Defense Exhibit 14 # runat /opt/local/sql ls -l total 528 ---s--x--x 1 root other 260056 Jul 23 20:35 sqldata #
Defense Exhibit 15 # strings core.1883 | grep rlogin .rlogin rlogind: %s: %s. rlogind: %s. usage: rlogind [options] # strings core.1883 | grep vold /usr/sbin/vold # runat /opt/local/sql strings sqldata | grep vold /usr/sbin/vold # runat /opt/local/sql strings sqldata | grep rlogin .rlogin rlogind: %s: %s. rlogind: %s. usage: rlogind [options]
Defense Witness 2 Brian Martin is the defendant and is not required to take the stand, but has the right to do so if he chooses. His attorney should discourage him from doing so, since the judge can add extra points to his sentence for perjury and obstruction of justice, if he is found guilty.

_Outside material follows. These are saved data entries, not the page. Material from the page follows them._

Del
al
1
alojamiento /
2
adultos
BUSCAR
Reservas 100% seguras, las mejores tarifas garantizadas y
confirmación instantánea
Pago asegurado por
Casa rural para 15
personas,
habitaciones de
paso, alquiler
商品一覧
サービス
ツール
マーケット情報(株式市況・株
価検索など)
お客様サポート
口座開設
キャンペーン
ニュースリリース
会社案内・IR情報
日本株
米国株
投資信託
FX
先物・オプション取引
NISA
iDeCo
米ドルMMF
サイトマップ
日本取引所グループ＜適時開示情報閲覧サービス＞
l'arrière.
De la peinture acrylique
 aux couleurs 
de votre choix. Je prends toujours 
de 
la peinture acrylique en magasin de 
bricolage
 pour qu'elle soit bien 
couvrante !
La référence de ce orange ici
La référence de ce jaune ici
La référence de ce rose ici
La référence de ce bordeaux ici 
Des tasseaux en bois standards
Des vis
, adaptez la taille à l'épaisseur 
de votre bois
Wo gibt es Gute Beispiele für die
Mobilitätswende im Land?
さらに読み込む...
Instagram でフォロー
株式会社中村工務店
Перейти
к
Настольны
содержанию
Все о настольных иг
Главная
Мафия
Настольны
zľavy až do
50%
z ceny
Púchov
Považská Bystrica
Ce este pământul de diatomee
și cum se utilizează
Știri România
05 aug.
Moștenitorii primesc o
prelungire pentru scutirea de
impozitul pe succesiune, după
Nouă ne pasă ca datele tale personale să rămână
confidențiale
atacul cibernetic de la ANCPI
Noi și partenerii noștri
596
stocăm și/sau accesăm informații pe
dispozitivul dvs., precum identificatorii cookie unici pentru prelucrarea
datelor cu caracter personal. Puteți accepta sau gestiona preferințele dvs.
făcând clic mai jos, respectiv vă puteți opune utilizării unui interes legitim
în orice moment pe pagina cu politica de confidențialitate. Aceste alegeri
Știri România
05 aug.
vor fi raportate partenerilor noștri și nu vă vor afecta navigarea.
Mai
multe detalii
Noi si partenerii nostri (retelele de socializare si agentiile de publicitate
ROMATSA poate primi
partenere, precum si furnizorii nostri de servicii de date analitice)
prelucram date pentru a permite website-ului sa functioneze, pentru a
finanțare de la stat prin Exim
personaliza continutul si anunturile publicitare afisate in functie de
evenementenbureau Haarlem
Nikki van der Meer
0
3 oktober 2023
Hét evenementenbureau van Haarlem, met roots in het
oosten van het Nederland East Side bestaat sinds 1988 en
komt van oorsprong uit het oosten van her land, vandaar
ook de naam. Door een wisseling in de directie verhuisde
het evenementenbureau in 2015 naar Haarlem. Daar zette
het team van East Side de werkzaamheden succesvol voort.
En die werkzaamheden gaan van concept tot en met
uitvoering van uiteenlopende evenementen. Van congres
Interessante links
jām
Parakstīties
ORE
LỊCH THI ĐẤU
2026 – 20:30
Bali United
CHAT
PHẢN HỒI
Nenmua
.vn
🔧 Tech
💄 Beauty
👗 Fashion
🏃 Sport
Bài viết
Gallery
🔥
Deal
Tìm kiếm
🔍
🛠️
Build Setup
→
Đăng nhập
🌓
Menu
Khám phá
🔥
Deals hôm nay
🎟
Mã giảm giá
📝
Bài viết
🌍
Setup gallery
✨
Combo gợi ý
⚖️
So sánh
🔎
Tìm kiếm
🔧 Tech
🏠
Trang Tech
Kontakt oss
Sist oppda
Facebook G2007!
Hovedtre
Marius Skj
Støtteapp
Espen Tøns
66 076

Prosecution Closing Statements Prosecutor Kevin Bankston will summarize the key points and evidence presented to persuade the jury that Senator Gasm is guilty beyond any reasonable doubt.
Defense Closing Statements Attorney Paul Ohm will summarize the Defense key points to refute the prosecution.
Jury Instructions The Honorable Judge Richard Salgado will present the jury with their responsibilities on determining guilt or innocence of Senator Gasm.